Kadınlarda İdrar İnkontinansı Tanısında Öykünün Güvenirliliğinin Değerlendirilmesi
Tuncay NAS, Haldun GÜNER, M. Zeki TANER, M. Bülent TIRAŞ, Saadet AHMED, Cahit GÖZÜAKÇA, Mülazım YILDIRIM
Gazi Üniversitesi Tıp Fakültesi Kadın Hastalıkları ve Doğum AD, ANKARA
Turkiye Klinikleri J Gynecol Obst. 1996;6(1):71-7
Article Language: TR
Copyright Ⓒ 2024 by Türkiye Klinikleri. This is an open access article under the CC BY-NC-ND license (
http://creativecommons.org/licenses/by-nc-nd/4.0/)
ÖZET
Amaç: İdrar inkontinansı şikayeti olan kadınlarda öykü ile konulan tanının güvenirliliğinin incelenmesi. Çalışmanın Yapıldığı Yer: Gazi Üniversitesi Tıp Fakültesi Kadın Hastalıkları ve Doğum AD. Materyel ve Metod: İdrar inkontinansı şikayeti ile başvuran 96 kadın hastanın öyküsü alınıp daha sonra ürodinamik çalışma gerçekleştirilmiştir. Hastalar öyküye göre gerçek stress inkontinans, detrüsör instabilitesi, mikst inkontinans ve kontinans olmak üzere 4 tanı grubuna ayrılmışlar, ürodinamik çalışma sonrası ortaya çıkan tanılar ile karşılaştırılmışlardır.
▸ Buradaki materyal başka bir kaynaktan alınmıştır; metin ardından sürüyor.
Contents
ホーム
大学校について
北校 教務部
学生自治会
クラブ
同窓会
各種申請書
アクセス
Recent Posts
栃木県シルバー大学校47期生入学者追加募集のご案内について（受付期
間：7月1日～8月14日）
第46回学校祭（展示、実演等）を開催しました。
Bulgular: Ürodinamik çalışma tanıda "gold standard" olarak kabul edildiğinde öykünün doğru tanı koyma başarısı %60.4 olup, bu değer gerçek stress inkontinansda %73, detrüsör instabilitesinde %60, mikst inkontinansda ise %75 bulunmuştur. Urgency, pollakiüri, noktüri ve noktürnal enürez semptomları unstabil mesanelerde daha sık görülmelerine karşın inkontinans tipinin tayininde önemli bir rol oynamamıştır. Sonuç: İdrar inkontinansı tanısında sadece öykü bulguları yeterli olmayıp, mutlaka ürodinamik çalışma ile değerlendirmek gereklidir.
ABSTRACT
Objective: To assess the value of patient's history in the diagnosis of female urinary incontinence. Institution: Gazi University Faculty of Medicine, Department of Obstetrics and Gynecology. Material and Method: A total of 96 women with complaint of urinary incontinence has been assessed by history taking. Patients were separated into four groups according to their presenting symptoms as genuine stress incontinence, detrusor instability and mixed incontinence. We evaluated the value of patient's history by comparing with urodynamic diagnosis accepted as "gold standard" in the diagnosis of urinay incontinence. Results: Overall correct diagnosis of patient's history was 60.4%, accepting urodynamic study as "gold standard" in the diagnosis of urinary incontinence. History of genuine stress incontinence, detrusor instability and mixed incontinence had correct diagnosis of 73%, 60%, 75% respectively. Symptoms of urgency, frequency, nocturia, nocturnal enuresis had no significant value in diagnosing the type of incontinence. Conclusion: Patient's history is not a good predictor of urinary incontinence and it must be accompanied by urodynamic study for the final diagnosis.